Task to carry out:
Write out each item below word for word, omitting the pictures.

☆ ☆ ☆ ☆ ☆ ☆ ☆

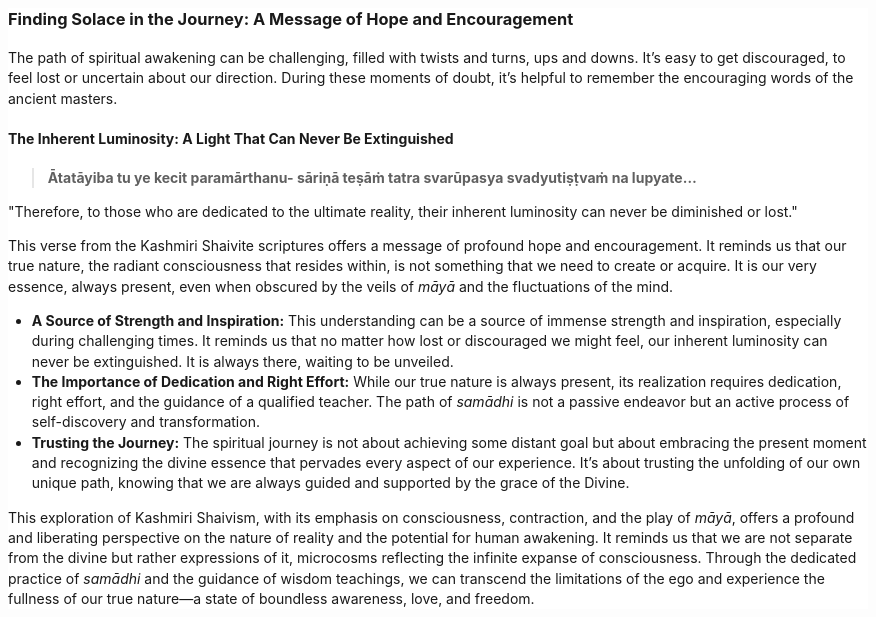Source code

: ### Finding Solace in the Journey: A Message of Hope and Encouragement

The path of spiritual awakening can be challenging, filled with twists and turns, ups and downs. It’s easy to get discouraged, to feel lost or uncertain about our direction. During these moments of doubt, it’s helpful to remember the encouraging words of the ancient masters.

#### The Inherent Luminosity: A Light That Can Never Be Extinguished

> **Ātatāyiba tu ye kecit paramārthanu- sāriṇā teṣāṁ tatra svarūpasya svadyutiṣṭvaṁ na lupyate…**

"Therefore, to those who are dedicated to the ultimate reality, their inherent luminosity can never be diminished or lost."

This verse from the Kashmiri Shaivite scriptures offers a message of profound hope and encouragement. It reminds us that our true nature, the radiant consciousness that resides within, is not something that we need to create or acquire. It is our very essence, always present, even when obscured by the veils of *māyā* and the fluctuations of the mind.

* **A Source of Strength and Inspiration:**  This understanding can be a source of immense strength and inspiration, especially during challenging times. It reminds us that no matter how lost or discouraged we might feel, our inherent luminosity can never be extinguished. It is always there, waiting to be unveiled.
* **The Importance of Dedication and Right Effort:**  While our true nature is always present, its realization requires dedication, right effort, and the guidance of a qualified teacher. The path of *samādhi* is not a passive endeavor but an active process of self-discovery and transformation. 
* **Trusting the Journey:** The spiritual journey is not about achieving some distant goal but about embracing the present moment and recognizing the divine essence that pervades every aspect of our experience. It’s about trusting the unfolding of our own unique path, knowing that we are always guided and supported by the grace of the Divine. 


This exploration of Kashmiri Shaivism, with its emphasis on consciousness, contraction, and the play of *māyā*, offers a profound and liberating perspective on the nature of reality and the potential for human awakening. It reminds us that we are not separate from the divine but rather expressions of it, microcosms reflecting the infinite expanse of consciousness. Through the dedicated practice of *samādhi* and the guidance of wisdom teachings, we can transcend the limitations of the ego and experience the fullness of our true nature—a state of boundless awareness, love, and freedom.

☆ ☆ ☆ ☆ ☆ ☆ ☆

Task solution:
Source code

: ### Finding Solace in the Journey: A Message of Hope and Encouragement

The path of spiritual awakening can be challenging, filled with twists and turns, ups and downs. It’s easy to get discouraged, to feel lost or uncertain about our direction. During these moments of doubt, it’s helpful to remember the encouraging words of the ancient masters.

#### The Inherent Luminosity: A Light That Can Never Be Extinguished

> **Ātatāyiba tu ye kecit paramārthanu- sāriṇā teṣāṁ tatra svarūpasya svadyutiṣṭvaṁ na lupyate…**

"Therefore, to those who are dedicated to the ultimate reality, their inherent luminosity can never be diminished or lost."

This verse from the Kashmiri Shaivite scriptures offers a message of profound hope and encouragement. It reminds us that our true nature, the radiant consciousness that resides within, is not something that we need to create or acquire. It is our very essence, always present, even when obscured by the veils of *māyā* and the fluctuations of the mind.

* **A Source of Strength and Inspiration:**  This understanding can be a source of immense strength and inspiration, especially during challenging times. It reminds us that no matter how lost or discouraged we might feel, our inherent luminosity can never be extinguished. It is always there, waiting to be unveiled.
* **The Importance of Dedication and Right Effort:**  While our true nature is always present, its realization requires dedication, right effort, and the guidance of a qualified teacher. The path of *samādhi* is not a passive endeavor but an active process of self-discovery and transformation. 
* **Trusting the Journey:** The spiritual journey is not about achieving some distant goal but about embracing the present moment and recognizing the divine essence that pervades every aspect of our experience. It’s about trusting the unfolding of our own unique path, knowing that we are always guided and supported by the grace of the Divine. 


This exploration of Kashmiri Shaivism, with its emphasis on consciousness, contraction, and the play of *māyā*, offers a profound and liberating perspective on the nature of reality and the potential for human awakening. It reminds us that we are not separate from the divine but rather expressions of it, microcosms reflecting the infinite expanse of consciousness. Through the dedicated practice of *samādhi* and the guidance of wisdom teachings, we can transcend the limitations of the ego and experience the fullness of our true nature—a state of boundless awareness, love, and freedom.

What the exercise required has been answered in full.